An exam question:
Korea's college entrance exam process is increasingly considered to be deleterious to public health because:
(a) it contributes to a startlingly high incidence of myopia (75%) and a doubling of curvature of the spine over the past ten years among testing-aged Seoul teenagers;
(b) an alarming number of families are going broke supporting an extracurricular “cram school” education that costs 12% of a household’s overall budget;
(c) it is the leading cause for teenage suicides which is the highest rate amongst OECD countries;
(d) a few popular online private tutors who have reached superstar status have been able to earn millions of USD per year by attracting tens of thousands of pupils, thereby effectively negating any competitive advantage that the lessons purport to confer;
(e) the English curriculum is ultimately considered to be of little value because, while students might know how to define words like “deleterious” and “myopia” in a multiple choice exam, they can hardly converse well enough to order a pizza, much less save their own skins in day-to-day life;
(f) all of the above.
The answer, sadly, is (f).
Though the rigors of the Chinese college entrance examination (the Gaokao, the subject of the previous blog article) are only now more widely coming to light internationally, the arduousness of Korea's college entrance system has long been well known. It has alternatively been admired for vaulting Korean students to the top of the global academic heap (as measured by test scores) or scorned for the mounting social costs forced onto a stressed out domestic population. Recent public focus has turned towards the increasingly negative impacts. In response, the government has been imposing regulations against Korea’s infamously demanding network of “hagwon” tutoring schools, including mandatory closing time of 10 pm, caps on hourly charges and a ban on front-running study materials taught in school. Nevertheless, real change is difficult to implement in hyper-competitive Korea society. Test-taking is a central tenet of the country’s Confucian tradition. Parents will risk sending themselves to an early grave or suffocating under a pile of consumer debt to keep Junior Kim up to snuff with his/her peers. And society idolizes the best tutors and pays fortunes to them every year. How many other countries treat bespectacled math or English teachers like Lady Ga Ga and Justin Timberlake?

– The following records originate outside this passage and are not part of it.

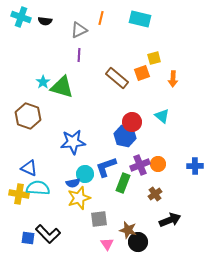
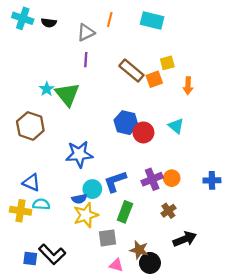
brown rectangle: (117, 78) -> (131, 71), moved
green triangle: (62, 87) -> (67, 94), turned 35
blue hexagon: (125, 136) -> (126, 123), moved
green rectangle: (123, 183) -> (125, 212), moved
cyan semicircle: (38, 188) -> (41, 204), size x0.7
pink triangle: (107, 244) -> (116, 265), turned -40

Of additional concern is that some of the “hagwon” have developed a sufficiently strong reputation to export their systems to neighboring countries such as Taiwan. Asian students prepping for the US SAT are enrolling in increasing numbers in “hagwon” systems to improve their shot at getting into strong American universities. However, the growth of the “hagwon” system only creates a vicious cycle of competitiveness among an expanding applicant pool that needs to outdo each other. There should be real concern that the social ills endemic to such a rigid system may also be exported.
In an increasingly complex world, success requires flexible problem solving skills and creative thinking. Such attributes are too often inadequately exhibited through multiple choice exams. And living well - which should be every individual's goal - is a broad issue that has more than one correct answer.